But it is in ‘The Old Man’s Tale About the Queer Client’ (Chapter XXI) that Dickens’ obsessions appear most plainly. Here at the threshold of Dickens’ work we are confronted with the Marshalsea Prison. A prisoner for debt, a ‘healthy, strong-made man, who could have borne almost any fatigue of active exertion,’ wastes away in his confinement and sees his wife and child die of grief and want. He swears to revenge their deaths on the man who has put him there. We have another long passage of delirium, at the end of which the prisoner comes to, to learn that he has inherited his father’s money. At a seaside resort where he has been living, he sees a man drowning one evening; the father of the drowning man stands by and begs the ex-prisoner to save his son. But when the wronged man recognizes his father-in-law, the man who sent him to prison and who allowed his own daughter and grandson to die, he retaliates by letting the boy drown; then, not content with this, he buys up at ‘treble and quadruple their nominal value’ a number of loans which have been made to the old man; these loans have been arranged on the understanding that they are renewable up to a certain date, but the wronged man, taking advantage of the fact that the agreement has never been put on paper, proceeds to call them in at a time when his father-in-law has ‘sustained many losses’; the old man is dispossessed of all his property and finally runs away in order to escape prison, but his persecutor tracks him down to a ‘wretched lodging’ — note well: ‘ in Camden Town ‘ — and there finally reveals himself and announces his implacable intention of sending his persecutor to jail. The old man falls dead from shock, and the revenger disappears.

In the meantime, the same theme has been getting under way in the main current of the comic novel. Mr. Pickwick has been framed by Dodson and Fogg, and very soon — another wronged man — he will land in the debtors’ prison, where a good many of the other characters will join him and where the whole book will deepen with a new dimension of seriousness. The hilarity of the scene in court, in which Mr. Pickwick is convicted of trifling with Mrs. Bardell’s affections — a scene openly borrowed from Jorrocks but wonderfully transformed by Dickens, and as brilliant as the story of the fiendish revenge on the fiendish father-in-law is bathetic — may disguise from the reader the significance which this episode had for Dickens. Here Dickens is one of the greatest of humorists: it is a laughter which is never vulgar but which discloses the vulgarity of the revered — a laughter of ecstasy that rises like the phoenix from the cinders to which the dismal denizens of tribunals and lawyers’ offices have tried to reduce decent human beings. It represents, like the laughter of Aristophanes, a real escape from human institutions.

I shall make no attempt to discuss at length the humor of the early Dickens. This is the aspect of his work that is best known, the only aspect that some people know. In praise of Dickens’ humor, there is hardly anything new to say. The point I want to make is that the humor of Dickens is quite different from such humor as that of Aristophanes in being unable to inhabit an empyrean of blithe intellectual play, of charming fancies and biting good sense.
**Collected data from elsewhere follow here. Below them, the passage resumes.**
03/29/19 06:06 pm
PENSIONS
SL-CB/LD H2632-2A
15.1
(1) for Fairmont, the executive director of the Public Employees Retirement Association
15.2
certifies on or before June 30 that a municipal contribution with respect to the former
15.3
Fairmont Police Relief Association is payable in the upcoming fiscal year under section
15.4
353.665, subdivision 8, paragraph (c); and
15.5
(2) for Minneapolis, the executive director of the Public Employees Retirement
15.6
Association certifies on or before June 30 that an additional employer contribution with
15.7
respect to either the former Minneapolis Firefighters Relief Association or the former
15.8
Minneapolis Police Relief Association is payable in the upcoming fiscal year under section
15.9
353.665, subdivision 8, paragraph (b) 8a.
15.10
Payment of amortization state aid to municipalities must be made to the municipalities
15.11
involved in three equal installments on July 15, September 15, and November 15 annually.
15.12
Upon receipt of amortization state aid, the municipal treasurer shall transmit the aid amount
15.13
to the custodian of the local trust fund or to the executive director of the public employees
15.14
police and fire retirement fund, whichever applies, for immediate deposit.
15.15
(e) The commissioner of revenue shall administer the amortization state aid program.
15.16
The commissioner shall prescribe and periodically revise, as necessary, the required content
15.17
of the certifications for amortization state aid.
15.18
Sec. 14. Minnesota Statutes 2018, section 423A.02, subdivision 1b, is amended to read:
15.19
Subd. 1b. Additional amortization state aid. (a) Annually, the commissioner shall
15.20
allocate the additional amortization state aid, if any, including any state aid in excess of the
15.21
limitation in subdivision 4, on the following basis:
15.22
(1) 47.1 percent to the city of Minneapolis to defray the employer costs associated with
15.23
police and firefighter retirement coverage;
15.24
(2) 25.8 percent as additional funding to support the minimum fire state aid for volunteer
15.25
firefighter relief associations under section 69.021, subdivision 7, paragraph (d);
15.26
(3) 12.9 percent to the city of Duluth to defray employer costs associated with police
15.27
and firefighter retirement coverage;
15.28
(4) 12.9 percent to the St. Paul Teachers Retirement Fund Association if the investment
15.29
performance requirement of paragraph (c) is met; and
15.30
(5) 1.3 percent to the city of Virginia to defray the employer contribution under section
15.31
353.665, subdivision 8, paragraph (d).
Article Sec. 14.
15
Dickens’ laughter is an exhilaration which already shows a trace of the hysterical. It leaps free of the prison of life; but gloom and soreness must always drag it down. Before he has finished with Mr. Pickwick and even while he is getting him out of jail and preparing to unite the lovers, the prison will close in again on Dickens. While he is still on the last installments of Pickwick, he will begin writing Oliver Twist — the story of a disinherited boy consigned to a workhouse which is a jail and getting away only to fall into the hands of a gang of burglars, pickpockets, and prostitutes.

And now we must identify the attitudes with which Dickens’ origins and his early experience had caused him to meet mankind. The ideal of Pickwick Papers is a kindly retired business man, piloted through a tough and treacherous world by a shrewd servant of watchful fidelity, who perfectly knows his place: Mr. Pickwick and Sam Weller. But this picture, though real enough to its creator, soon gives way to the figure of a parentless and helpless child — a figure of which the pathos will itself be eclipsed by the horror of the last night in the condemned cell of a betrayer to the gallows of others, and by the horror of a brute who clubs his girl to death and hangs himself in trying to escape.

III

Edmund Yates described Dickens’ expression as ‘blunt’ and ‘pleasant,’ but ‘rather defiant.’
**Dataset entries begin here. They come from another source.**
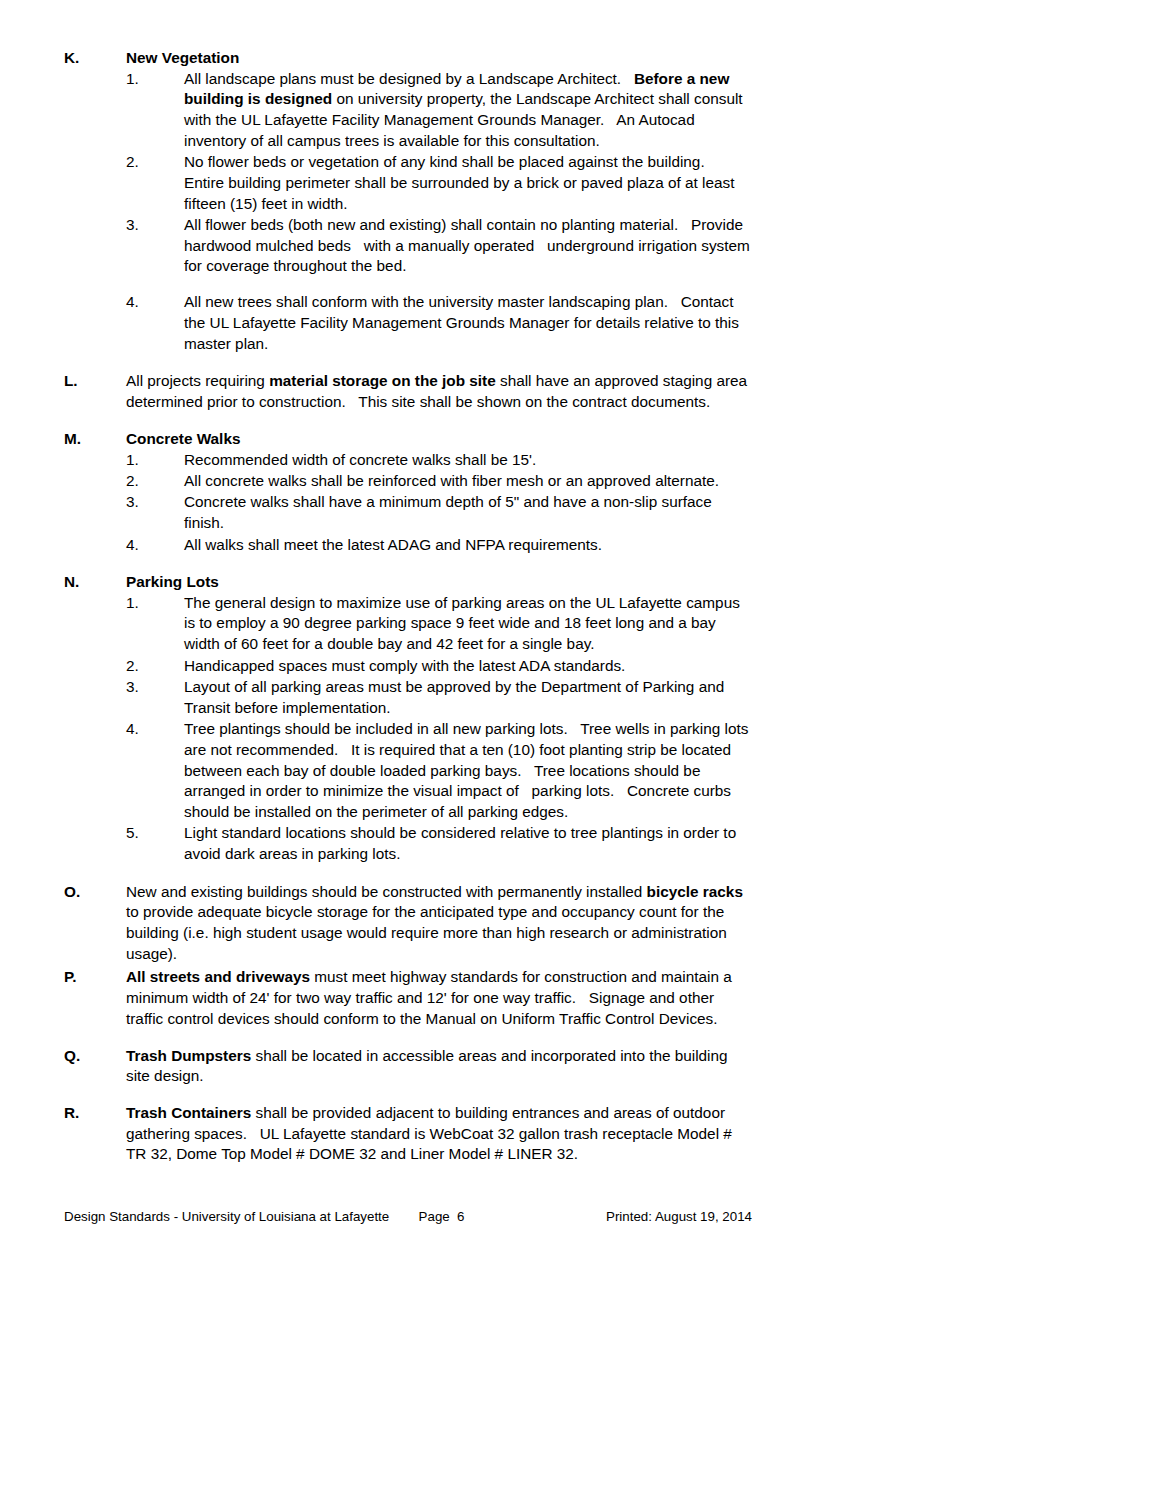K.
New Vegetation
1. All landscape plans must be designed by a Landscape Architect. Before a new building is designed on university property, the Landscape Architect shall consult with the UL Lafayette Facility Management Grounds Manager. An Autocad inventory of all campus trees is available for this consultation.
2. No flower beds or vegetation of any kind shall be placed against the building. Entire building perimeter shall be surrounded by a brick or paved plaza of at least fifteen (15) feet in width.
3. All flower beds (both new and existing) shall contain no planting material. Provide hardwood mulched beds with a manually operated underground irrigation system for coverage throughout the bed.
4. All new trees shall conform with the university master landscaping plan. Contact the UL Lafayette Facility Management Grounds Manager for details relative to this master plan.
L.
All projects requiring material storage on the job site shall have an approved staging area determined prior to construction. This site shall be shown on the contract documents.
M.
Concrete Walks
1. Recommended width of concrete walks shall be 15'.
2. All concrete walks shall be reinforced with fiber mesh or an approved alternate.
3. Concrete walks shall have a minimum depth of 5" and have a non-slip surface finish.
4. All walks shall meet the latest ADAG and NFPA requirements.
N.
Parking Lots
1. The general design to maximize use of parking areas on the UL Lafayette campus is to employ a 90 degree parking space 9 feet wide and 18 feet long and a bay width of 60 feet for a double bay and 42 feet for a single bay.
2. Handicapped spaces must comply with the latest ADA standards.
3. Layout of all parking areas must be approved by the Department of Parking and Transit before implementation.
4. Tree plantings should be included in all new parking lots. Tree wells in parking lots are not recommended. It is required that a ten (10) foot planting strip be located between each bay of double loaded parking bays. Tree locations should be arranged in order to minimize the visual impact of parking lots. Concrete curbs should be installed on the perimeter of all parking edges.
5. Light standard locations should be considered relative to tree plantings in order to avoid dark areas in parking lots.
O.
New and existing buildings should be constructed with permanently installed bicycle racks to provide adequate bicycle storage for the anticipated type and occupancy count for the building (i.e. high student usage would require more than high research or administration usage).
P.
All streets and driveways must meet highway standards for construction and maintain a minimum width of 24' for two way traffic and 12' for one way traffic. Signage and other traffic control devices should conform to the Manual on Uniform Traffic Control Devices.
Q.
Trash Dumpsters shall be located in accessible areas and incorporated into the building site design.
R.
Trash Containers shall be provided adjacent to building entrances and areas of outdoor gathering spaces. UL Lafayette standard is WebCoat 32 gallon trash receptacle Model # TR 32, Dome Top Model # DOME 32 and Liner Model # LINER 32.
Design Standards - University of Louisiana at Lafayette
Page 6
Printed: August 19, 2014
For the man of spirit whose childhood has been crushed by the cruelty of organized society, one of two attitudes is natural: that of the criminal or that of the rebel. Charles Dickens, in imagination, was to play the rôle of both, and to put into them, up to his very death, all that was most sincere in his passion.
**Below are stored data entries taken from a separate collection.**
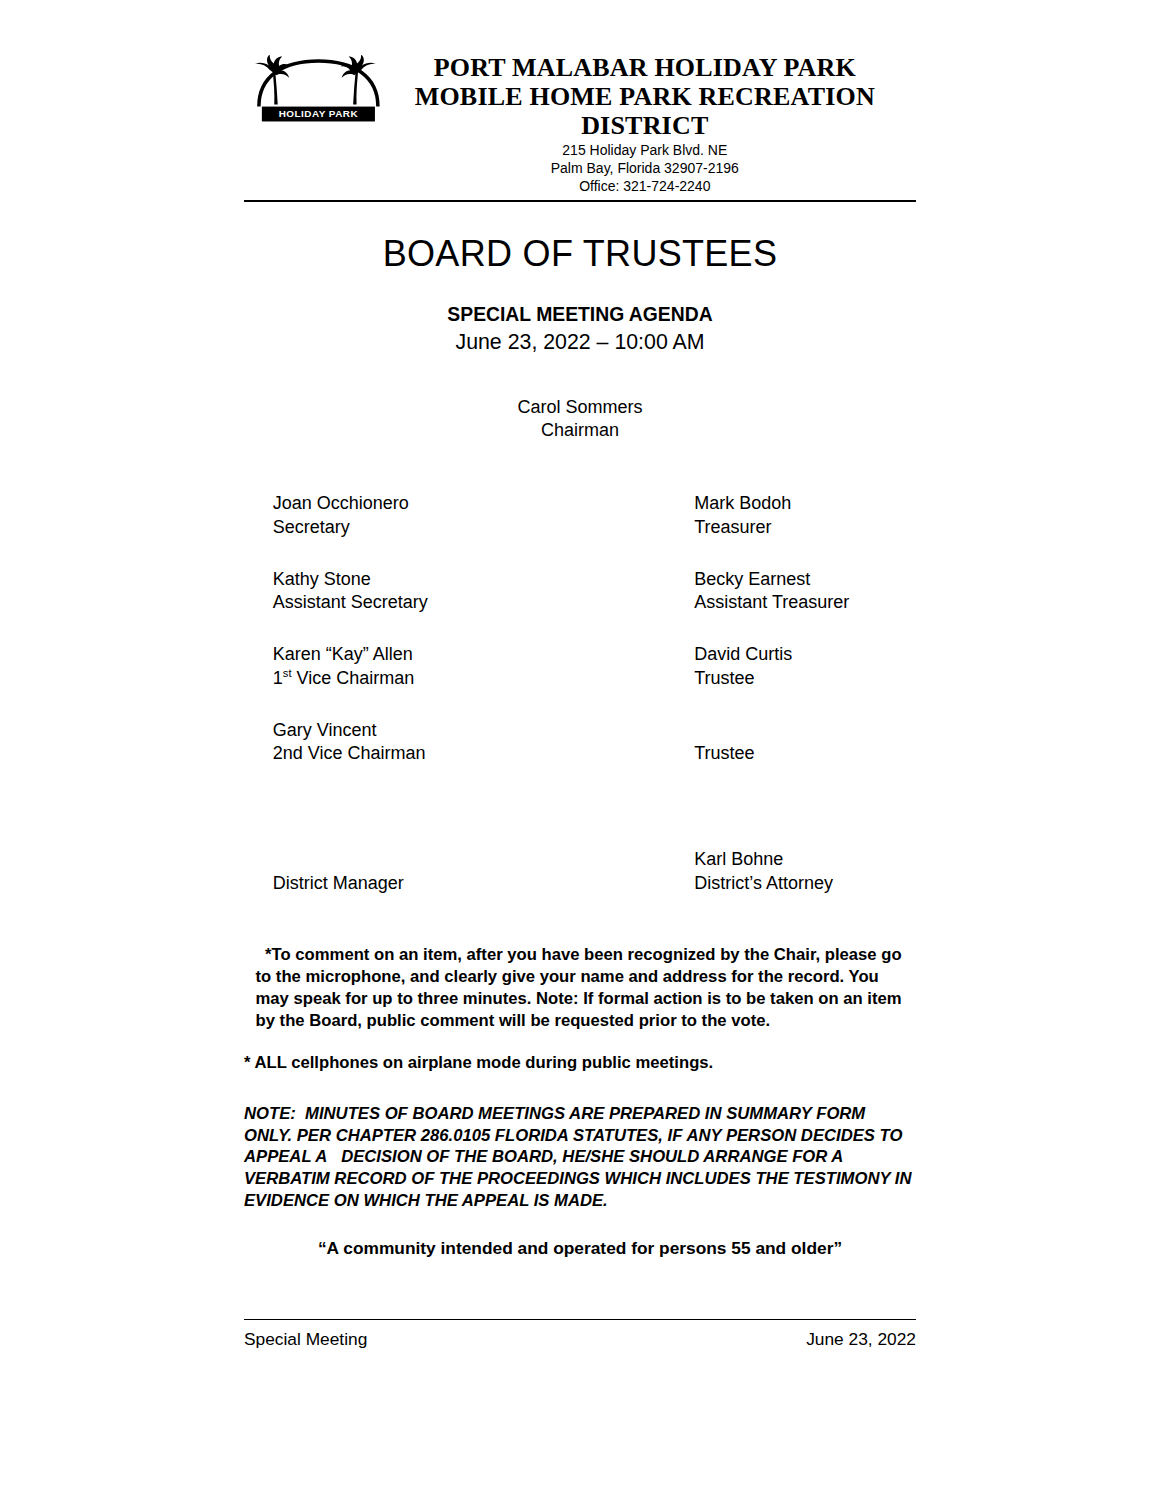HOLIDAY PARK
PORT MALABAR HOLIDAY PARK
MOBILE HOME PARK RECREATION DISTRICT
215 Holiday Park Blvd. NE
Palm Bay, Florida 32907-2196
Office: 321-724-2240
BOARD OF TRUSTEES
SPECIAL MEETING AGENDA
June 23, 2022 – 10:00 AM
Carol Sommers
Chairman
| Joan Occhionero Secretary | Mark Bodoh Treasurer |
| Kathy Stone Assistant Secretary | Becky Earnest Assistant Treasurer |
| Karen “Kay” Allen 1 st Vice Chairman | David Curtis Trustee |
| Gary Vincent 2nd Vice Chairman | Trustee |
| District Manager | Karl Bohne District’s Attorney |
*To comment on an item, after you have been recognized by the Chair, please go to the microphone, and clearly give your name and address for the record. You may speak for up to three minutes. Note: If formal action is to be taken on an item by the Board, public comment will be requested prior to the vote.
* ALL cellphones on airplane mode during public meetings.
NOTE: MINUTES OF BOARD MEETINGS ARE PREPARED IN SUMMARY FORM ONLY. PER CHAPTER 286.0105 FLORIDA STATUTES, IF ANY PERSON DECIDES TO APPEAL A DECISION OF THE BOARD, HE/SHE SHOULD ARRANGE FOR A VERBATIM RECORD OF THE PROCEEDINGS WHICH INCLUDES THE TESTIMONY IN EVIDENCE ON WHICH THE APPEAL IS MADE.
“A community intended and operated for persons 55 and older”
Special Meeting June 23, 2022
His interest in prisons and prisoners is evident from the very beginning. In his first book, Sketches by Boz, he tells how he used to gaze at Newgate with ‘mingled feelings of awe and respect’; and he sketches an imaginary picture of a condemned man’s last night alive, which he is soon to elaborate in Oliver Twist. Almost the only passage in American Notes which shows an impulse on Dickens’ part to enter into the minds and feelings of the people of the country in which he is traveling is the account of the imagined effects of a sentence of solitary confinement in a Philadelphia jail. Later Dickens found this American system imitated in the jail at Lausanne; and he was gratified when it was finally abandoned as the result of—what proved his insight — the prisoners’ going insane. He visited prisons wherever he went; and he wrote a great deal about executions. One of the vividest things in Pictures from Italy is a description of a guillotining; and one of the most impressive episodes in Barnaby Rudge is the narration — developed on such a scale — of the hanging of the leaders of the riots. In 1846, Dickens wrote letters to the press in protest against capital punishment for murderers, on the ground, among others, that this created sympathy for the culprits; in 1849, after attending some executions in London with Forster, he started by writing to The Times an agitation which had the effect of getting public hangings abolished. Even in 1867, in the course of his second visit to America, ‘I have been tempted out,’Dickens wrote Forster, ‘at three in the morning to visit one of the large police stationhouses, and was so fascinated by the study of a horrible photograph-book of thieves’ portraits that I couldn’t put it down.’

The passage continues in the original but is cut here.